6. The Value of Brevity
In a database, I realized some of the easiest searches happen with columns that are in the yes/no format. For instance, did the police file a First Information Report (FIR, the equivalent of a police complaint): yes, or no? Did the police file an FIR against the victim or the perpetrator? By inputting the answers to such questions, I was able to see some unexpected results, for example: police filed FIRs against both the victim and perpetrator in 13% of cases.
Filling the Void
The list of information that India’s current government withholds from the public keeps getting longer. I can envision independent journalist teams collecting data on topics like how many health workers have been infected with COVID-19, the number of rural child-care social workers who left their jobs during the pandemic, the number of school dropouts, the closure of small- and medium-sized enterprises, the number of attacks on Right to Information activists, and many other stories that require careful monitoring and data that may not be forthcoming from official sources.
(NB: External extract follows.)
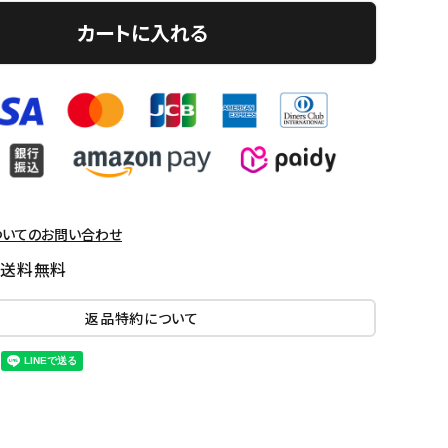
カートに入れる
ついてのお問い合わせ
国送料無料
返品特約について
In response, other journalists, academics, and activists in India have started creating databases because of the growing void in official data on crucial issues. For example, Article 14 created a Decade of Darkness database project, in which it documents the number of sedition cases filed in the past 10 years. An increasingly common intimidation tactic in India involves the current government accusing journalists and activists of sedition and being “anti-national.”
My hope is that this paper helps journalists think about how they define the questions they want to answer, how they collect the data, and how they report on it.
Work on the hate crimes tracker is by no means complete: I intend to take it online and invite other journalists to gather and catalogue information. It currently only includes reports from English-language outlets, and could be dramatically expanded if we were to include regional language reports too.
The risk to quality of information in crowdsourced projects like these lies in duplication of entries, authentication of the reports, and implicit bias in the interpretation of results. With full awareness of those risks – and the security risks to those who try to keep tallies – I believe it is still worth trying.
Rachel Chitra is a ﬁnance journalist and special correspondent for the Times of India with a passion for using data to tell human stories. She has previously worked for Reuters, New Indian Express, and Deccan Chronicle. Her project for the Reuters Institute looked at the documentation of lynching and rape of Muslims and Dalits in India.